10.35. Eusapia, again freeing her right hand, lifts it up above her left shoulder, the fingers forward, at a distance of several inches from the curtain, and beats four or five strokes in the air which are heard to sound in the tambourine. Several persons think they see a will-o'-the-wisp through the gap between the curtains.

Up to that point the gas has been gradually lowered. After the lapse of a full moment I find that I can no longer read, but I can distinguish very clearly the horizontal lines of my writing. I can see the hour perfectly by my watch, as well as the faces of those present, (that of Eusapia especially) turned toward the light. The gas is now completely extinguished.

At 10.40, the gas being out, I can still read my watch, but with difficulty; I still see the lines of my writing, though without being able to read.

Eusapia wants somebody to hold her head, which is done. Then she asks somebody to hold her feet. M. Baschet gets down on his knees under the table and holds them.

M. Antoniadi cries, "I am touched!" and says that he has felt a hand. I have very distinctly seen the curtain puffing out. Mme. Flammarion, whom I see silhouetted on the bright glass of the window, her head leaning forward, goes behind the curtain in order to assure herself that the medium is not doing anything suspicious in the way of motions.

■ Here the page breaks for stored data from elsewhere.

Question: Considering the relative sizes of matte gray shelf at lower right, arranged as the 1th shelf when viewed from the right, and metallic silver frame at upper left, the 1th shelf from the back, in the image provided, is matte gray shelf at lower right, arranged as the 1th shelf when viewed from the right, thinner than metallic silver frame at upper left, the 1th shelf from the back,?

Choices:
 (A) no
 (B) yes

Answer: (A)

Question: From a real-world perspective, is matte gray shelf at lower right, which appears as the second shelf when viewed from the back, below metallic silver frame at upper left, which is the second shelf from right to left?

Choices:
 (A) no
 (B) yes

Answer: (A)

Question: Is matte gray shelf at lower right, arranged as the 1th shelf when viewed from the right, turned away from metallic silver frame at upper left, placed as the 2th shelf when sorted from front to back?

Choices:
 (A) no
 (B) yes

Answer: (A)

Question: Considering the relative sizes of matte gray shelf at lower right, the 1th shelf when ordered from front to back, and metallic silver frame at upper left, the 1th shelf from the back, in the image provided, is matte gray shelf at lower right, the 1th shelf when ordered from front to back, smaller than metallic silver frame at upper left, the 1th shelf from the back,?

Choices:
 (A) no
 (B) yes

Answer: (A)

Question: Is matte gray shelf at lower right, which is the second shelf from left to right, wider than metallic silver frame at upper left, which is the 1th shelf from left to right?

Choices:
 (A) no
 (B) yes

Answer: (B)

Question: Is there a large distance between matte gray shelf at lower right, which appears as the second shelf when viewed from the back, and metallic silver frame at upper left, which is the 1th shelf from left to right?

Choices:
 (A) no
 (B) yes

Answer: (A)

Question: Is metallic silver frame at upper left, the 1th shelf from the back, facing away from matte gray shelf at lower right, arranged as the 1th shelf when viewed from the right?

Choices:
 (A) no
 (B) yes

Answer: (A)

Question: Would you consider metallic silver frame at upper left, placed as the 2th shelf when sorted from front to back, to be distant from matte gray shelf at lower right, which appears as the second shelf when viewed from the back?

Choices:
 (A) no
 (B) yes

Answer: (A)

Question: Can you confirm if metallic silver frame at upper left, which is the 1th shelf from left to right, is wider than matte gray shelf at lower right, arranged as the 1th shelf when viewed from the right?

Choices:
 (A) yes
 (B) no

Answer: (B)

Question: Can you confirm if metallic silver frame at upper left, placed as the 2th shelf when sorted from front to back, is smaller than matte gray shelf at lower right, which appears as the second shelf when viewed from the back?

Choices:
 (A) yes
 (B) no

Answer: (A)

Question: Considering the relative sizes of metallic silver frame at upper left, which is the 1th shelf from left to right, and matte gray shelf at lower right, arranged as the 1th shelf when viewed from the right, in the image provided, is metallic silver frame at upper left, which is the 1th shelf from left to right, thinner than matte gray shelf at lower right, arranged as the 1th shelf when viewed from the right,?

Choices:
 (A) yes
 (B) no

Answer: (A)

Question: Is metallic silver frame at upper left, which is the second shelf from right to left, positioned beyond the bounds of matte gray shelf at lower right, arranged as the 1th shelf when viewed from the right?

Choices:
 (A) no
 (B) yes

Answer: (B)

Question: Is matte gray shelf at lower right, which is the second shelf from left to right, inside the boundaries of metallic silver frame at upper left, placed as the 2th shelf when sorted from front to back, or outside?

One of the persons present having changed places, Eusapia utters complaints: "La catena! la catena!" ("The chain! the chain!") The chain is re-established.

At 10.45 the curtain is inflated again. A bump is heard. The round table touches the elbow of M. Antoniadi. Mme. Flammarion, who has kept looking behind the curtain, says that she sees the round table turned over. Its feet are in the air, and it is moving to and fro. She thinks she sees glimmers of light near the floor.

M. Mathieu feels a hand and an arm pushing the curtain against him. M. Antoniadi says that he is touched by a cushion; his chair is pulled and turns under him as if on a pivot. He is touched again on the elbow by some object.

It is ascertained that M. Jules Bois is holding Eusapia's right hand above the table; M. Antoniadi assures us that he is holding her left hand, and M. Mathieu her feet.

The curtain is again shaken twice; M. Antoniadi is hit in the back very hard, he says, and a hand pulls his hair. The only light remaining is the little lamp with a shade, behind an easy-chair at the farther end of the salon. I continue to write, but my strokes take all kinds of shapes.